Bacon believed that the first step was to make a comprehensive survey of
that which is known, as distinguished from that which is believed. This attitude he
seems to have borrowed from Paracelsus and shared with Descartes. Knowledge
may be gathered from the past through tradition. It may be accumulated and
augmented by observation, but it must be proved and established by
experimentation. No theory is important until it has been proved by method. Thus
Bacon set up the machinery of control which has since become almost the fetish of
science.

25
Upon the solid foundation of the known, trained minds can build toward
universal knowing, which is the end of the work. Knowledge alone can preserve and
perfect human life. In spite of his scientific approach, Bacon in no way discounted
the spiritual content in the world. Knowledge might arise from inspiration and the
internal illumination of the consciousness, but this illumination is not knowledge
until, through experimentation, the truth is physically established.

http://www.sirbacon.org/links/4idols.htm

26
Descartes: Starting with Doubt
For a more complete formal presentation of Descartes, we must turn to the
Meditationes de prima Philosophia (Meditations on First Philosophy) (1641), in
which Descartes offered to contemporary theologians his proofs of the existence of
god and the immortality of the human soul. This explicit concern for religious
matters does not reflect any loss of interest in pursuing the goals of science. By
sharply distinguishing mind from body, Descartes hoped to preserve a distinct
arena for the church while securing the freedom of scientists to
develop mechanistic accounts of physical phenomena. In this way, he supposed it
possible to satisfy the requirements of Christian doctrine, but discourage the
interference of the church in scientific matters and promote further observational
exploration of the material world.
The arrangement of this book follows the order of thoughts; that is, it traces
the epistemological progress an individual thinker might follow in establishing
knowledge at a level of perfect certainty. Thus, these are truly Meditations: we are
meant to put ourselves in the place of the first-person narrator, experiencing for
ourselves the benefits of the philosophical method.
The Method of Doubt
The basic strategy of Descartes's method of doubt is to defeat skepticism on its own
ground. Begin by doubting the truth of everything—not only the evidence of the
senses and the more extravagant cultural presuppositions, but even the
fundamental process of reasoning itself. If any particular truth about the world can
survive this extreme skeptical challenge, then it must be truly indubitable and
therefore a perfectly certain foundation for knowledge. The First Meditation, then, is
an extended exercise in learning to doubt everything that I believe, considered at
three distinct levels:
1- Perceptual Illusion
First, Descartes noted that the testimony of the senses with respect to any particular
judgment about the external world may turn out to be mistaken. (Med. I) Things are
not always just as they seem at first glance (or at first hearing, etc.) to be. But then,
Descartes argues, it is prudent never wholly to trust in the truth of what we
perceive. In ordinary life, of course, we adjust for mistaken perceptions by reference
to correct perceptions. But since we cannot be sure at first which cases are veridical
and which are not, it is possible (if not always feasible) to doubt any particular bit of
apparent sensory knowledge.

★ ★ ★ ★ ★

**WHAT YOU ARE ASKED TO DO**
Copy word for word everything in the passage on Bacon and Descartes from "The arrangement of" down to "the philosophical method.". The lines that come next have no connection to the passage on Bacon and Descartes.

**SOURCE MATERIAL**
★ ★ ★ ★ ★

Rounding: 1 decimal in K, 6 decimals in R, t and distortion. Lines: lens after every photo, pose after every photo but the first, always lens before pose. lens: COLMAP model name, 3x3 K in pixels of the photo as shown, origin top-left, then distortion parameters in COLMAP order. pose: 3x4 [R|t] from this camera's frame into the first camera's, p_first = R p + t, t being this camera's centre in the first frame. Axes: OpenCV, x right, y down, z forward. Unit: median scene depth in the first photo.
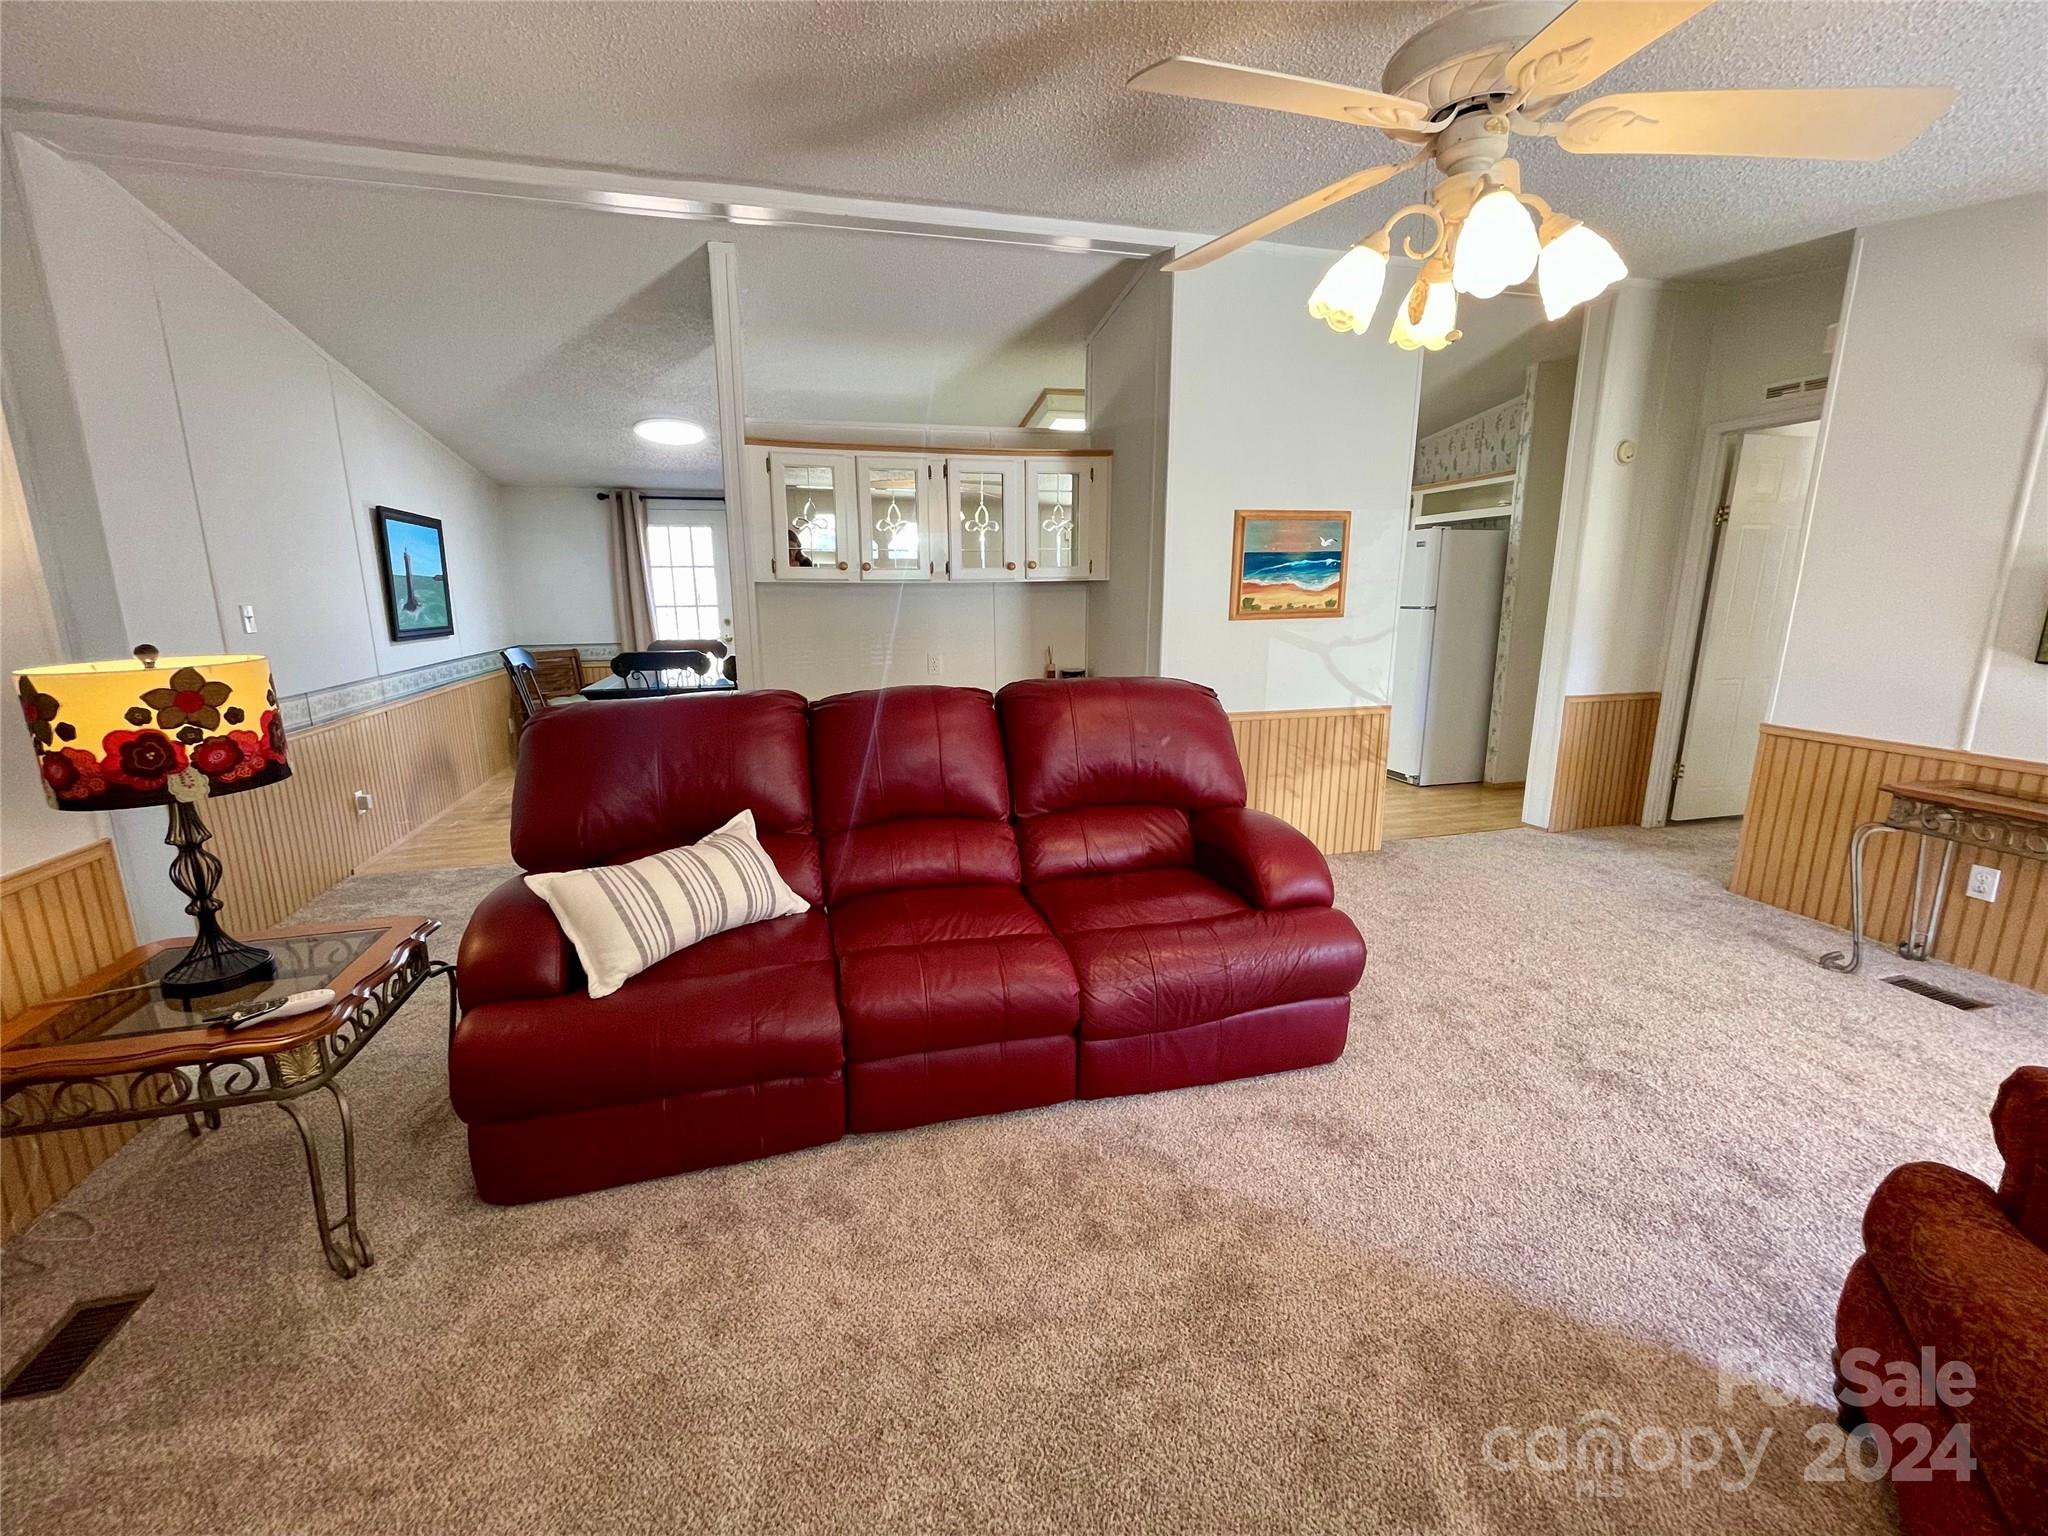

★ ★ ★ ★ ★

**FINISHED EXERCISE**
The arrangement of this book follows the order of thoughts; that is, it traces
the epistemological progress an individual thinker might follow in establishing
knowledge at a level of perfect certainty. Thus, these are truly Meditations: we are
meant to put ourselves in the place of the first-person narrator, experiencing for
ourselves the benefits of the philosophical method.